**Requirement:**
Render the rows below as a Markdown table with the columns Line and Entry, numbering each line and skipping blank lines. Leave the pictures out of the table.

%%

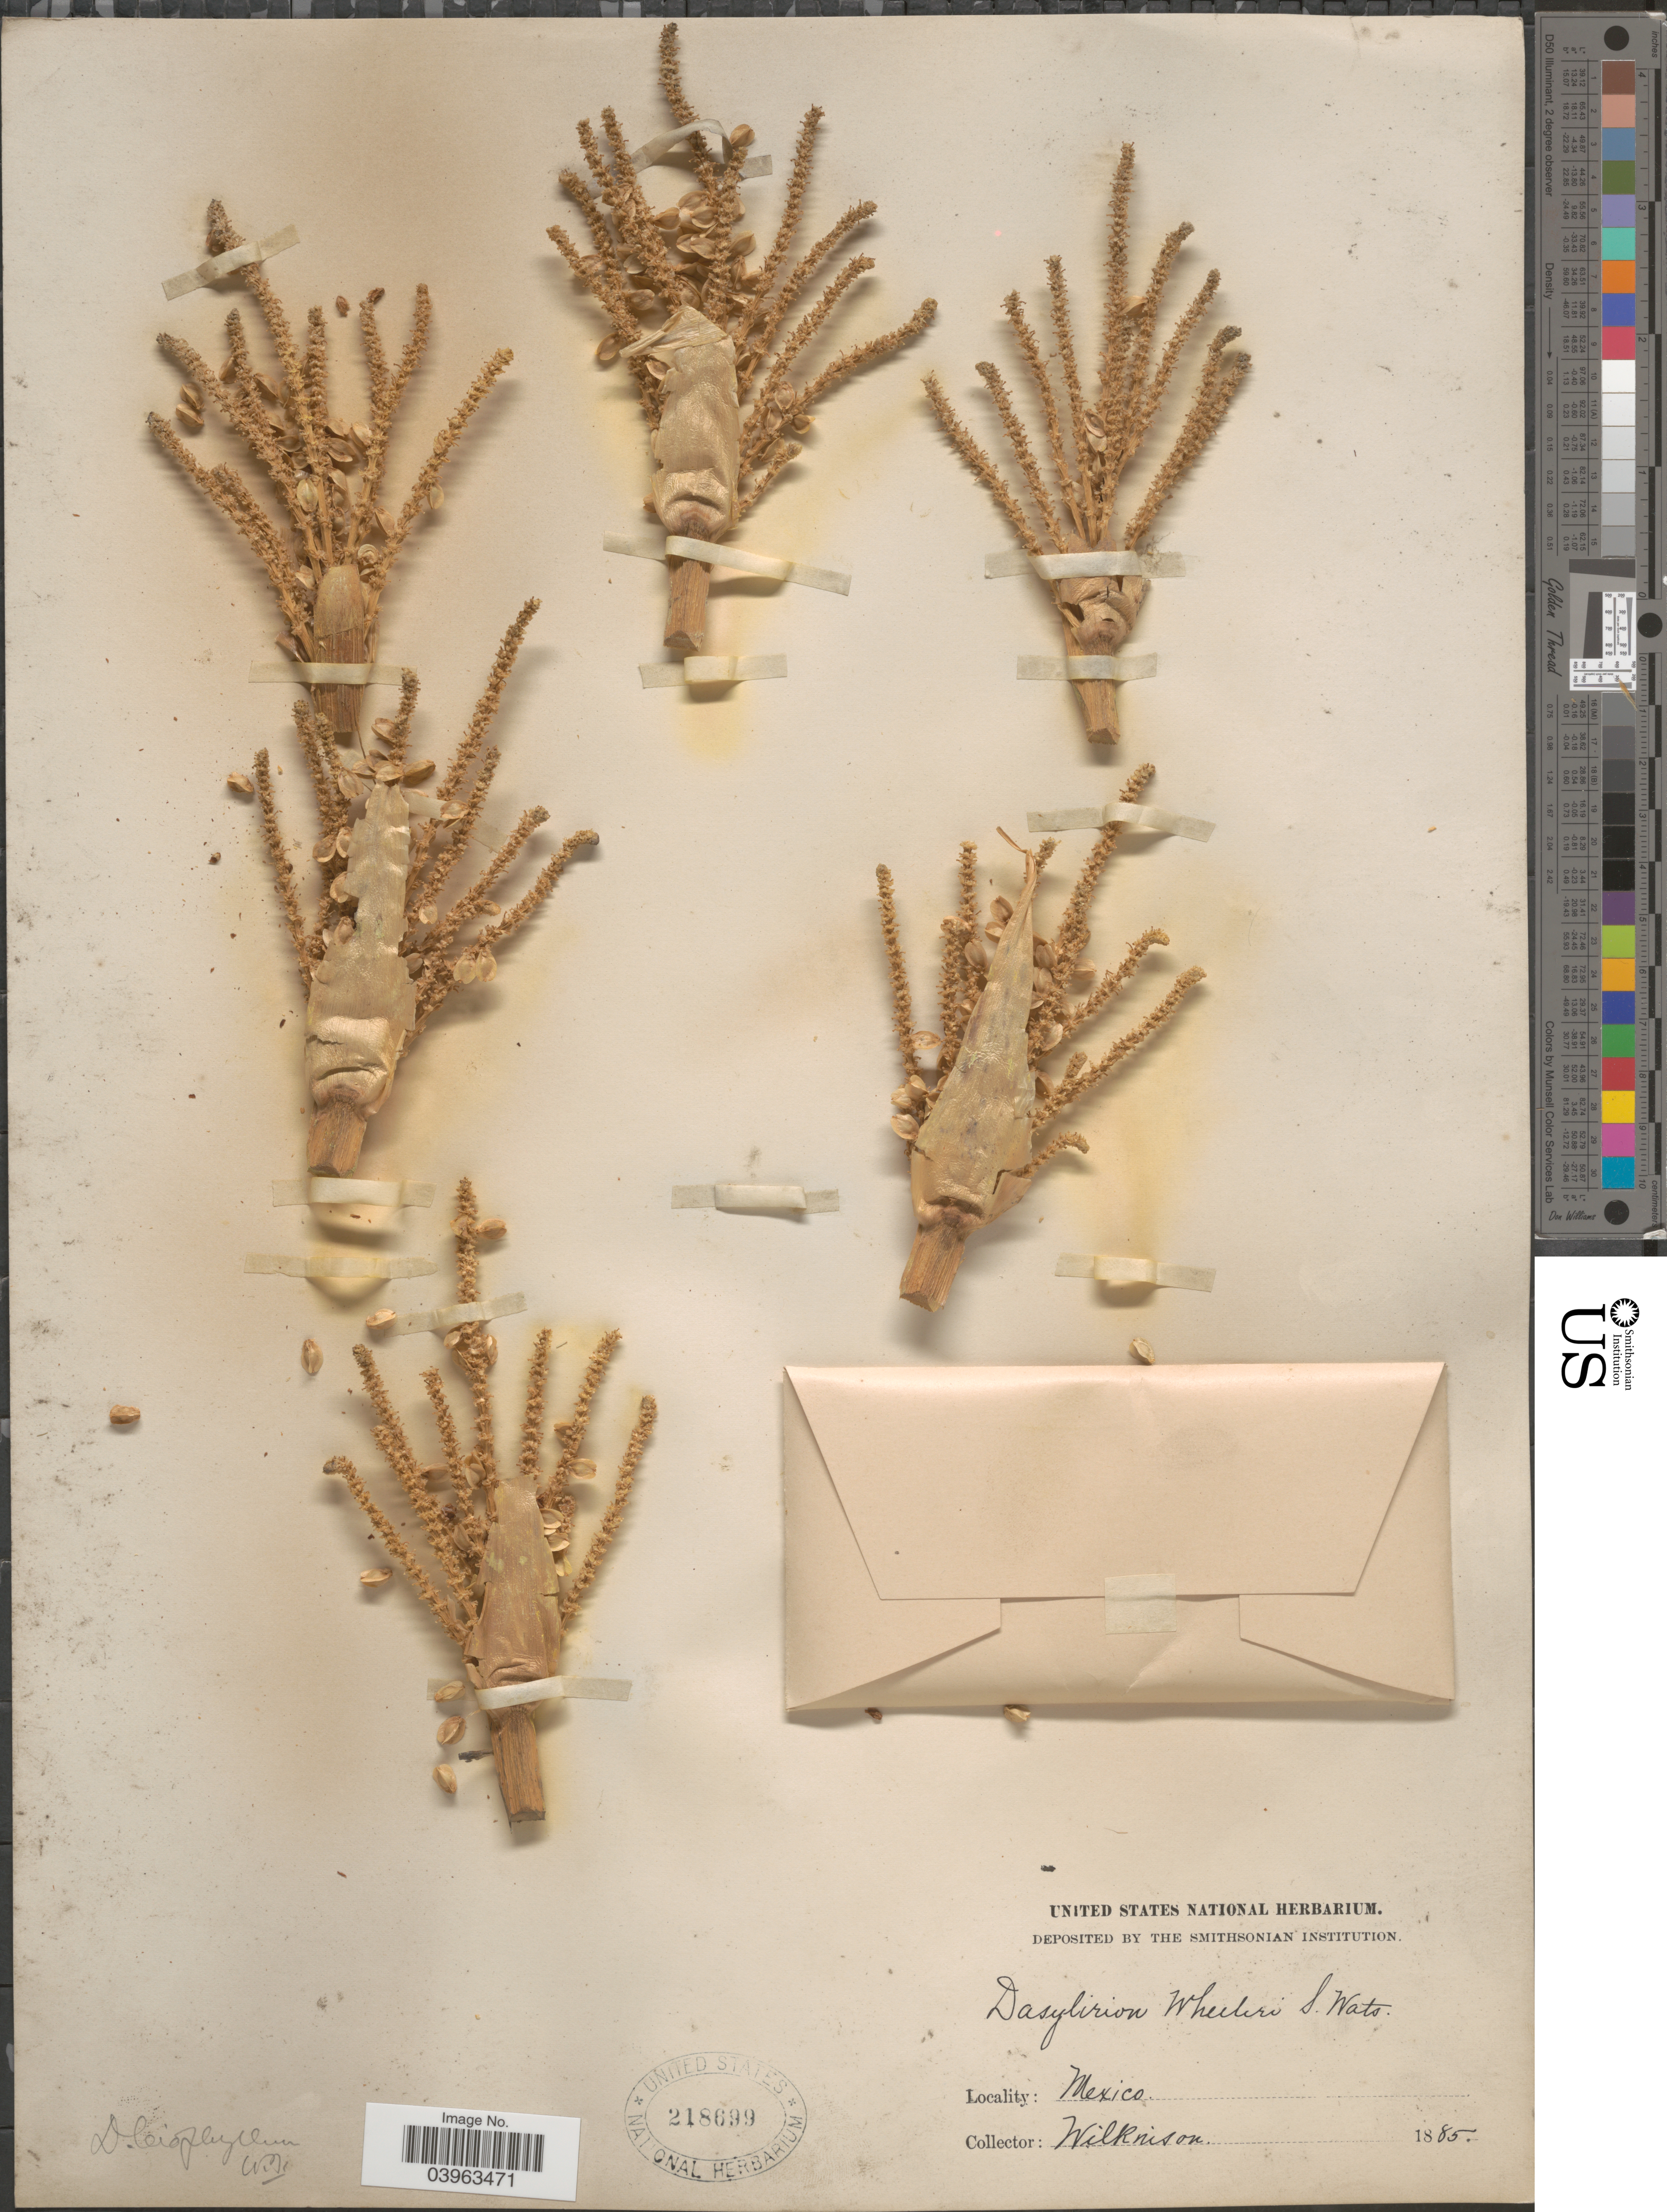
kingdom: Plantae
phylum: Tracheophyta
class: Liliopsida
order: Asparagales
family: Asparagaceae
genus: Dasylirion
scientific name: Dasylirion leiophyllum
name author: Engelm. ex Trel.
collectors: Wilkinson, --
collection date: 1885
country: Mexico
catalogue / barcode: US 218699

%%

**Result:**
| Line | Entry |
|---|---|
| 1 | kingdom: Plantae |
| 2 | phylum: Tracheophyta |
| 3 | class: Liliopsida |
| 4 | order: Asparagales |
| 5 | family: Asparagaceae |
| 6 | genus: Dasylirion |
| 7 | scientific name: Dasylirion leiophyllum |
| 8 | name author: Engelm. ex Trel. |
| 9 | collectors: Wilkinson, -- |
| 10 | collection date: 1885 |
| 11 | country: Mexico |
| 12 | catalogue / barcode: US 218699 |